Here are the relevant statistics of Ridding’s “growth story”: the FT’s combined paid-for print and digital circulation during the three months up to June this year was 598,698, up 2% year on year (and, incidentally, the largest daily audience in the FT’s 124-year history).

Breaking that down, the average global print circulation was 297,227 compared to the digital circulation of 301,471. It meant that the number of digital subscribers increased by 31% in that April-June quarter compared to the same period in 2011.

Just a couple more facts: the FT’s average daily global audience has grown to a smidgeon under 2.1m while print has stayed flat. There has been a 30% improvement to the online desktop audience and treble digit rises for both tablet and smartphone audiences (from low bases of course).

These figures bear out Ridding’s expectation that ink-on-pink-paper would continue its sales decline while the future was digital. He may not have been alone in foreseeing that, but he certainly adopted an internal strategy aimed at smoothing the digital path.

By erecting a paywall, while gradually increasing the cover price for the print platform, he also ensured a flow of revenue that has resulted in the FT making a profit every year since 2005.

No wonder Ridding is able to tell me that the digital strategy is working. The FT has survived what was undoubtedly an existential crisis to be confident of its future, well, as confident as any paper can be nowadays. “If we had not made those changes,” he says, “we wouldn’t have got through.”

Not everything worked, of course. Its attempt last year to follow Alphaville with an online emerging markets service, called FT Tilt, didn’t last much more than six months. But that’s the nature of digital game. It is important to experiment.

By contrast, the FT’s various apps have been very successful indeed. Its web app alone has had 2.7m users since its launch. The importance of building apps – and not being reliant on Apple or needing to give it a giant cut – led the FT to acquire a development firm, Assanka, in January this year. Three months later it was rebranded as FT Labs.

“We’re no longer trying to do everything ourselves,” says Ridding who recognises that digital journalism can benefit from non-journalistic involvement by developers and data analysts.

Listening to customers and knowing who they are

In a world where top-down journalism is no longer relevant, listening to customers’ demands is paramount. One big advantage in the digital world is that it is easier to hear what they are saying and therefore know what they want. Ridding points out that in the old newsprint days “we didn’t know anything about our readers.

“Now we know their professions, their locations, what they’re reading, what they like. This information enables us to do a much more effective job. And the more subscribers we get, the information we get and the greater the engagement.”

One major initiative involves the building of future audiences through encouraging business school students to use the website. MBA Newslines enables the students (and their tutors) to comment on FT articles and see comments from other schools.

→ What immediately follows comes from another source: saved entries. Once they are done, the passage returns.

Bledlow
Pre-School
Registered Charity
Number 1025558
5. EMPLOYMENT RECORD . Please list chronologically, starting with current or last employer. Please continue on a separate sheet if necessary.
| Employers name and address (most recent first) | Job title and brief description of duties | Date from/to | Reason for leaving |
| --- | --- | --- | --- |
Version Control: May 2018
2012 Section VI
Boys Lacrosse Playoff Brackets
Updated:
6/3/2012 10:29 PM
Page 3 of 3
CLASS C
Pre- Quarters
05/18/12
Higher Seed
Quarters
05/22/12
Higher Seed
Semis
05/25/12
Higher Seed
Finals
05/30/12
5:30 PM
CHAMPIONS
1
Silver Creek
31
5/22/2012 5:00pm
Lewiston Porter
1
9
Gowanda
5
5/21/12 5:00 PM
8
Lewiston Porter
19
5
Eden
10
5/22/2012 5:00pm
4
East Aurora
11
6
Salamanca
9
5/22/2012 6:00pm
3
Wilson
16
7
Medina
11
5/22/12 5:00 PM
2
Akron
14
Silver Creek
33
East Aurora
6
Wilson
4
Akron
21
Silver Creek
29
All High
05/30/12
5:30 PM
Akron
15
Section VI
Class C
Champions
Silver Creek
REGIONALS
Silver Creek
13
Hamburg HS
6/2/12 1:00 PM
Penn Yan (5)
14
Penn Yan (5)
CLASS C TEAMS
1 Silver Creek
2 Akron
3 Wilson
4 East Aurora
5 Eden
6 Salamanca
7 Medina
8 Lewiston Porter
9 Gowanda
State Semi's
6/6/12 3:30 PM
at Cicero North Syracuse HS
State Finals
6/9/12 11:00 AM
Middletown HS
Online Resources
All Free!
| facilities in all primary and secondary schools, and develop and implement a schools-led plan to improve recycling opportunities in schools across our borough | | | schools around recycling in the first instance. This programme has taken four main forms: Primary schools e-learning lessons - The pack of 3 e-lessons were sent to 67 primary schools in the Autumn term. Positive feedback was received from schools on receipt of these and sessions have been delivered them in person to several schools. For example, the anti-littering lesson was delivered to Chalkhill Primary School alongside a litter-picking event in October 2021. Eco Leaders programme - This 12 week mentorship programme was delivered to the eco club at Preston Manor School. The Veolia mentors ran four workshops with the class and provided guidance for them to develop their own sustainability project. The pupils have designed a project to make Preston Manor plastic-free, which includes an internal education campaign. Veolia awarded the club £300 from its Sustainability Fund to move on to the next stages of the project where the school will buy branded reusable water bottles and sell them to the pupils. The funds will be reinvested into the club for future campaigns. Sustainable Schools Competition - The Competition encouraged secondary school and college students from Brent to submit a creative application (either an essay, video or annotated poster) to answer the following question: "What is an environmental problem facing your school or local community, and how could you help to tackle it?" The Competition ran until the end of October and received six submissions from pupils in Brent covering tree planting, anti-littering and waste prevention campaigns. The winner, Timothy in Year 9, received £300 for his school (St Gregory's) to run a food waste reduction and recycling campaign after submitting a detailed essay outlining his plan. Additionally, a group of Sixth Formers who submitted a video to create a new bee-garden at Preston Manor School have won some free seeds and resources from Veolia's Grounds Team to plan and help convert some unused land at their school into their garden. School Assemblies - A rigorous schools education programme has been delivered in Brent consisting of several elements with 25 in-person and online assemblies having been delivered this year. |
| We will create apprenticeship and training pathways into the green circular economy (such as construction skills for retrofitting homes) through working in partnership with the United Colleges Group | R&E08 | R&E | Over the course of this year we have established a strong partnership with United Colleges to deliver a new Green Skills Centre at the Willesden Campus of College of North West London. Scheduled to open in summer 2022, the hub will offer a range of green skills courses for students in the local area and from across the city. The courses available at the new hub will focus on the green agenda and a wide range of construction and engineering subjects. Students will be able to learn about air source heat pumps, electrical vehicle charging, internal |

And ForToday, an FT partnership with the Wall Street Institute, uses FT articles in language classes. It has just launched an educational game app designed to help people learn English.

And there is also tagging to the FT’s ultimate parent, Pearson, which is one of the world’s biggest educational publishers.

Then there are specialist services and publications, such as China Confidential and Brazil Confidential. The exploitation of the FT brand to generate extra revenues appears to have endless possibilities.

There cannot be any doubt that, given its specialist content, that it made sense for the FT to introduce its paywall. It serves an affluent and educated audience that is happy to pay for the privilege of access.

It is not in Ridding’s nature to boast. But I’ve rarely heard him register such obvious delight at the way things are going. So is the FT on the verge of abandoning print altogether?

Not at all, he says, arguing that newsprint is undergoing “a new lease of life” because there are people who, despite accessing content digitally, through desktop computers, mobile phones and tablets, who still enjoy reading papers too.

That may not be forever, of course. But, for now, it makes sense to keep publishing on every available platform.